President Donald Trump signed an executive order on Monday to launch what’s being billed as the “Genesis Mission” — a new plan that directs the Department of Energy and other science agencies to aggressively deploy AI.
Michael Kratsios, head of the White House Office of Science and Technology Policy, described it as “the largest marshaling of federal scientific resources since the Apollo program.” In a call with reporters, he said the program is expected to accelerate the rate of scientific breakthroughs in areas such as pharmaceuticals, energy production and engineering.
On the same call, Energy Secretary Chris Wright emphasized the plan’s use of AI to analyze vast data sets held by his agency’s 17 national labs. Wright also promised an “incredible increase in the pace of scientific discovery and innovation.”
Among other provisions, the order directs agencies to make their data sets easier to read with neural networks and other AI tools. Government-held scientific data and federal computing infrastructure will be made available to university researchers and private companies, as well as to national security practitioners.
One White House official, granted anonymity as a condition of speaking with reporters, said money from this summer’s One Big Beautiful Bill Act will help fund the project.
The why: “Since the 1990s, America’s scientific edge has faced growing challenges,” said Kratsios, citing fewer drug approvals and declining research outputs. He said the Genesis Mission aims to overcome that by “unifying agencies’ scientific efforts and integrating AI as a scientific tool to revolutionize the way science and research are conducted.”
Wright said the order is also designed to harness AI in ways that boost domestic energy production and make the grid more efficient. “We’re going to stop the rise of the price of energy,” said Wright. Energy experts attribute recent price increases in part to the insatiable electricity needs of AI data centers.
The details: The order directs DOE to build integrated software that lets scientists and engineers pair the agency’s data sets and scientific instruments with AI neural networks.
Kratsios said the technology will be used to automate experiment design, generate new predictive models and speed advanced simulations in areas such as protein folding and nuclear fusion. A separate White House official also on the call said AI is expected to make cutting-edge simulations run “10,000 to 100,000 times faster.”
The order also directs DOE to create a new portfolio of scientific and engineering challenges that could benefit from the deployment of AI, with a specific focus on energy problems, discovery science and national security concerns.
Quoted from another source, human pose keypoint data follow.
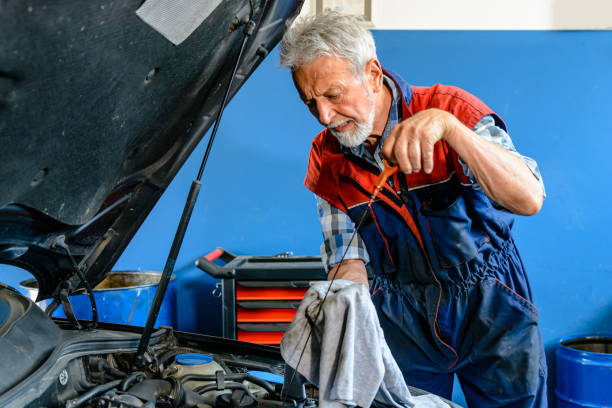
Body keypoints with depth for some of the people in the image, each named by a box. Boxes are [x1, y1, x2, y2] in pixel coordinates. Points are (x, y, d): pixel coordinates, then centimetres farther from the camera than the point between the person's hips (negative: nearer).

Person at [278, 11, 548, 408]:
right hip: (404, 319, 2)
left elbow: (529, 200, -30)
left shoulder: (452, 107, -17)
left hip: (491, 307, -2)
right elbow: (349, 261, -3)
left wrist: (447, 124, -40)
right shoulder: (326, 158, -5)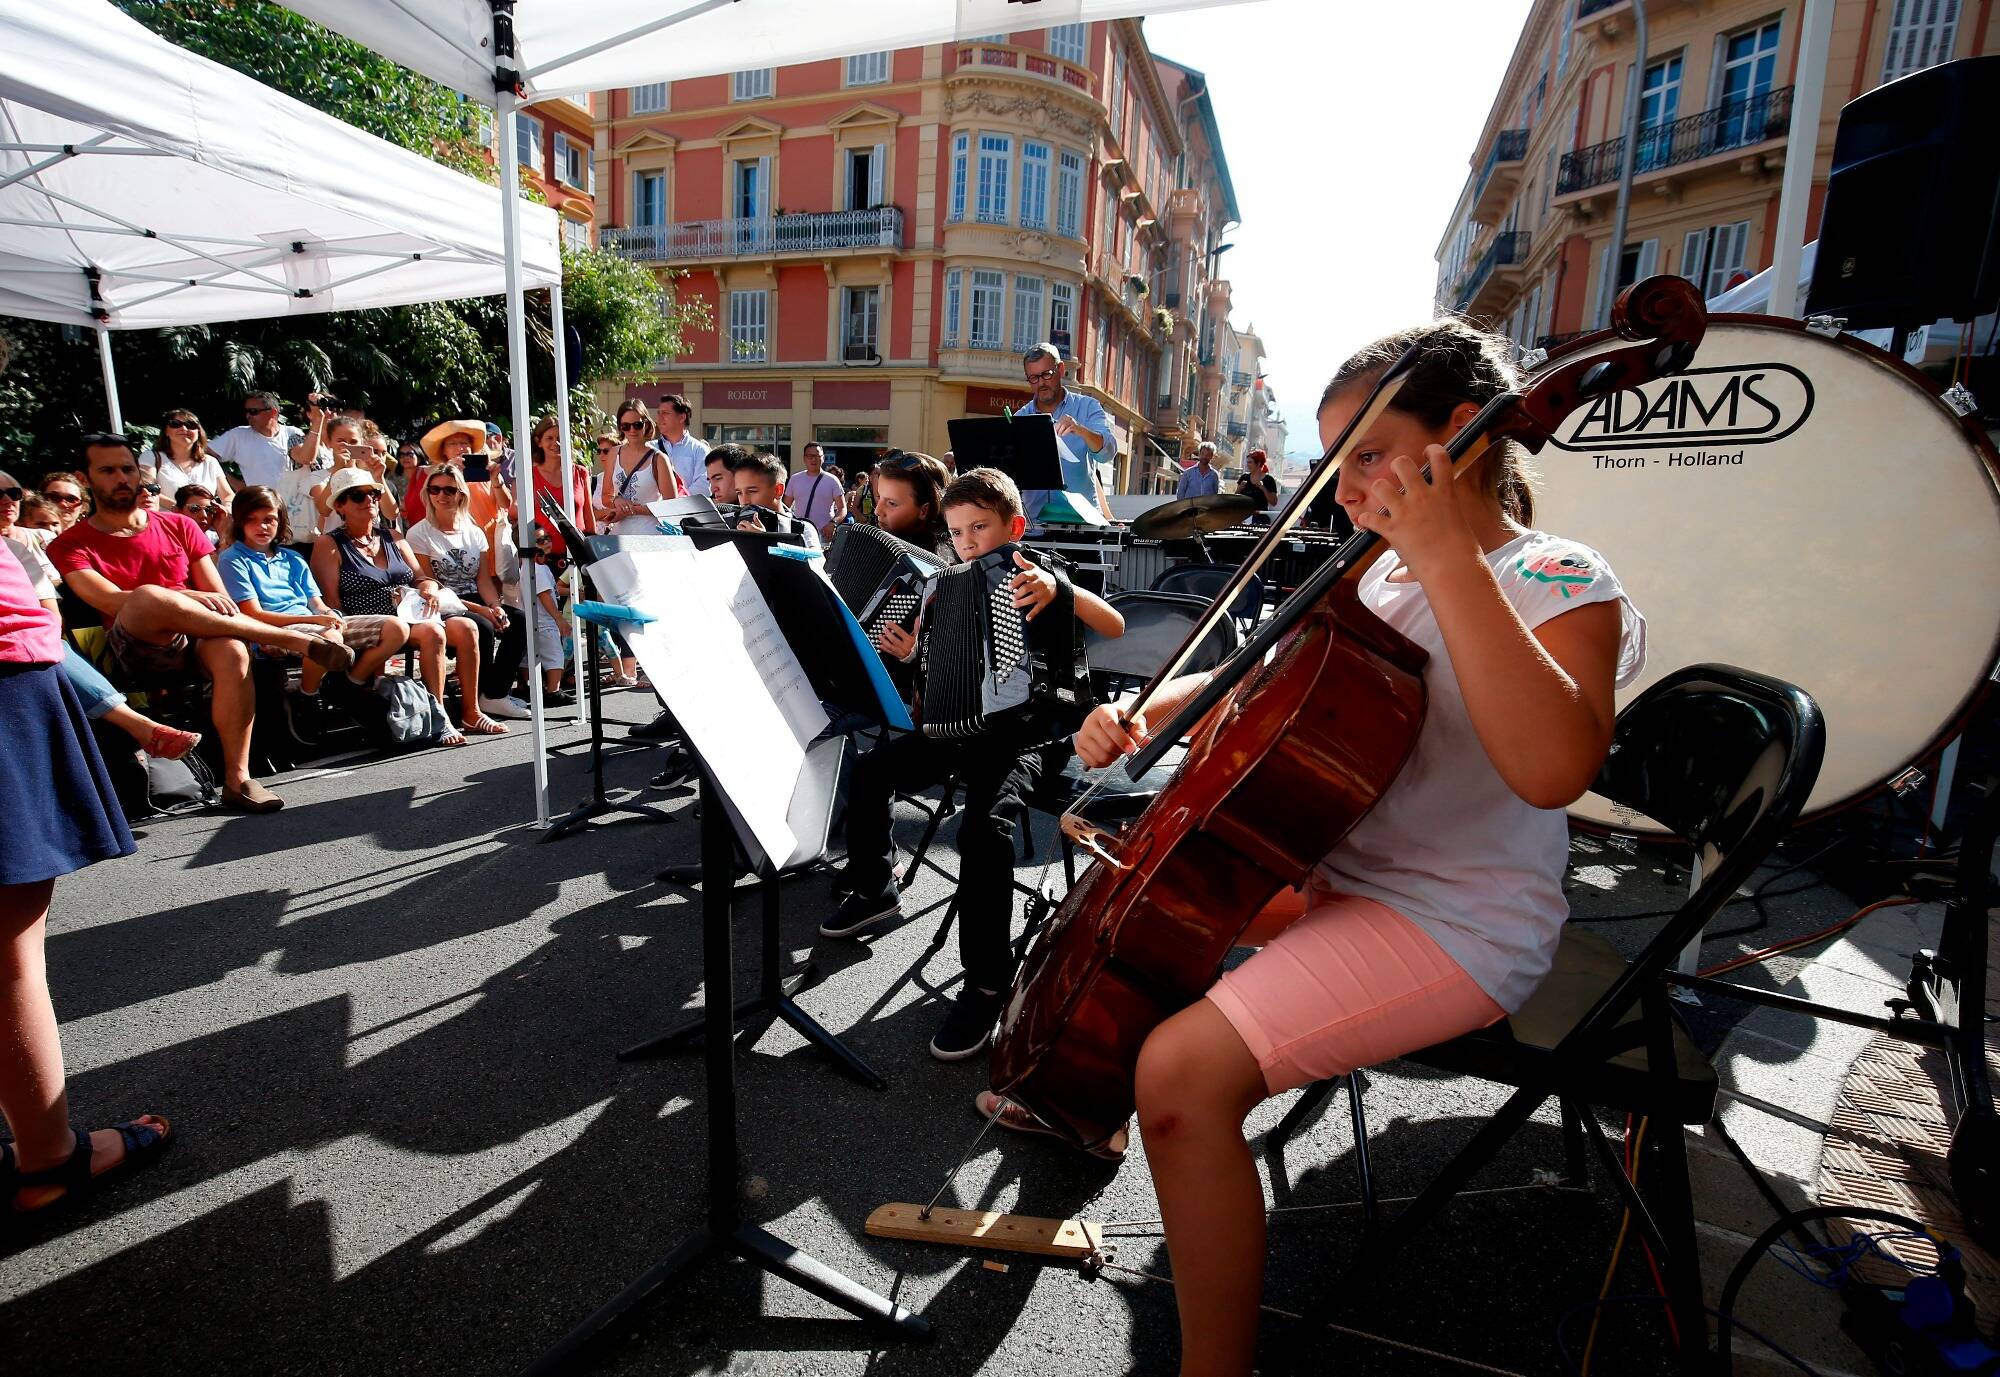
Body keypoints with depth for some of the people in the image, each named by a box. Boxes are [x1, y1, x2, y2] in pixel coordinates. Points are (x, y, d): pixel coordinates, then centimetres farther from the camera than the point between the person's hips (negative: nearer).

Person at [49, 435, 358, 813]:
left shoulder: (178, 526, 19)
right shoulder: (71, 545, 10)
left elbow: (218, 596, 13)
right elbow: (109, 600, -9)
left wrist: (223, 610, -10)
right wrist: (188, 598, -22)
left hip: (197, 640, 2)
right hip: (136, 650, -2)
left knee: (233, 652, -35)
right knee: (147, 596, -36)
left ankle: (237, 779, -33)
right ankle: (296, 641, -29)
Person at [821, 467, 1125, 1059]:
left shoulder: (1038, 581, -5)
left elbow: (1114, 625, -21)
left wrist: (1060, 590, -37)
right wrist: (912, 656, -4)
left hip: (1031, 733, -7)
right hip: (963, 727, 7)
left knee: (985, 825, -31)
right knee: (868, 769, -1)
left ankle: (987, 981, -19)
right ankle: (874, 888, 22)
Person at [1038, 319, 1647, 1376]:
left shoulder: (1560, 585, -13)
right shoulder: (1380, 580, 10)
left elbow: (1553, 767, -33)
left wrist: (1450, 558, -32)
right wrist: (1144, 711, -2)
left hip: (1457, 925, -9)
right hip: (1333, 872, 9)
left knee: (1184, 1071, -28)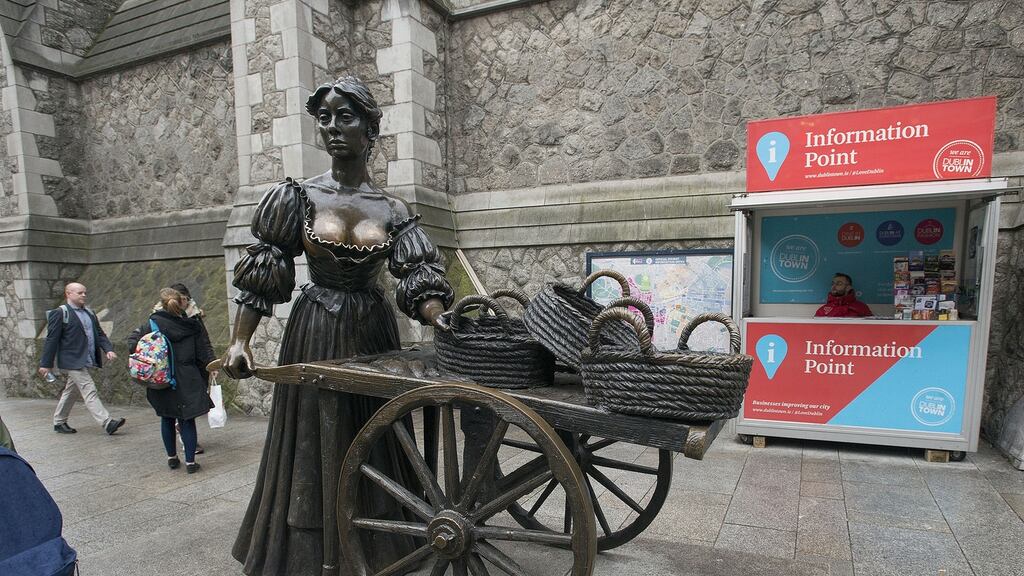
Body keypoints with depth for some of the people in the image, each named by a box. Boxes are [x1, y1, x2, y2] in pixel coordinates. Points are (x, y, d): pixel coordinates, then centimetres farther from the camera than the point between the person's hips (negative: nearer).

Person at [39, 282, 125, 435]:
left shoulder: (89, 313, 15)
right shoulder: (60, 313, -7)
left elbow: (100, 334, 15)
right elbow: (52, 339, -8)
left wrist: (108, 349, -3)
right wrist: (46, 364, -8)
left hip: (86, 361, 8)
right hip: (73, 361, -8)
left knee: (70, 391, 19)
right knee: (90, 392, -12)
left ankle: (59, 423, 32)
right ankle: (108, 423, -18)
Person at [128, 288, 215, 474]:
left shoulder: (152, 324, -6)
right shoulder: (191, 325, -3)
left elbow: (133, 346, -3)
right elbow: (203, 351, 1)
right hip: (187, 380, -1)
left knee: (167, 419, 17)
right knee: (187, 420, 5)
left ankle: (172, 458, 28)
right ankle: (190, 462, 5)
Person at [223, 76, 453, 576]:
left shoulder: (394, 211, 0)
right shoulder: (299, 197, -2)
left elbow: (419, 279, -6)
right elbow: (260, 276, -2)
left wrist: (441, 319, -25)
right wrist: (239, 341, -9)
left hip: (372, 333, 2)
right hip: (315, 334, -1)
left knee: (373, 445, 11)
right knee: (316, 445, 7)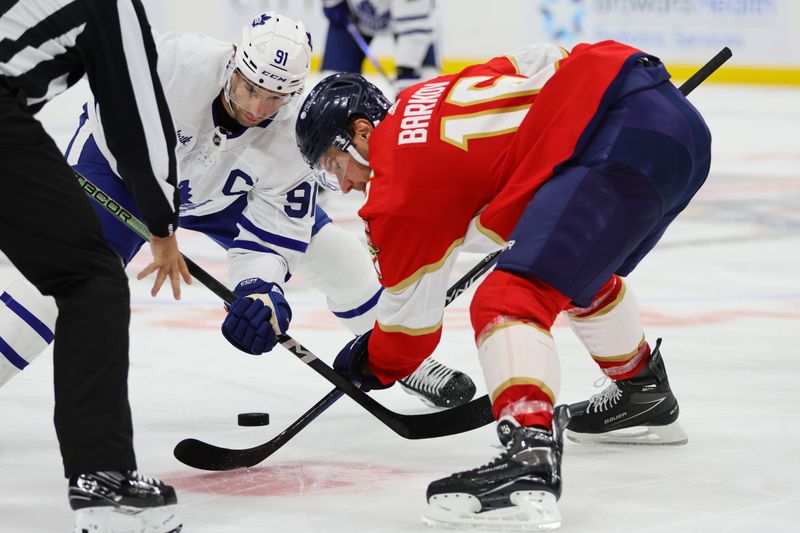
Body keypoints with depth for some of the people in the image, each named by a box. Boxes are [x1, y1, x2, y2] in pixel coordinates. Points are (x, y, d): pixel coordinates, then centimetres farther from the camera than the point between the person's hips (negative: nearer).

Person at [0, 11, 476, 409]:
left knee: (337, 255, -2)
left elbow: (269, 236, -24)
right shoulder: (178, 62, -39)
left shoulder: (293, 136, -28)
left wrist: (263, 289, -42)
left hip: (222, 195, 3)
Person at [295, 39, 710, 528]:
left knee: (510, 299, -19)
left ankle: (530, 461, -40)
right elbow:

The data sets: The scientific data that the White House plans to open up for AI analysis falls into three broad buckets. The first will be available to a wide range of researchers, including university and private-sector scientists. The second will be reserved for proprietary work — the White House official gave as an example a semiconductor company that seeks to use the government’s X-ray accelerators to develop or test a new product.
The third bucket concerns data sets relevant to national security, and will be restricted to researchers with proper clearance.
The partners: White House officials said the project is ultimately meant to enmesh the government’s large data sets and advanced supercomputers with the capabilities of private-sector AI “hyperscalers.” Companies like Nvidia, Oracle, Dell, AMD and Hewlett Packard Enterprise have all recently announced supercomputing partnerships with Washington — and one official said these companies and many more are expected to play a role in the Genesis Mission.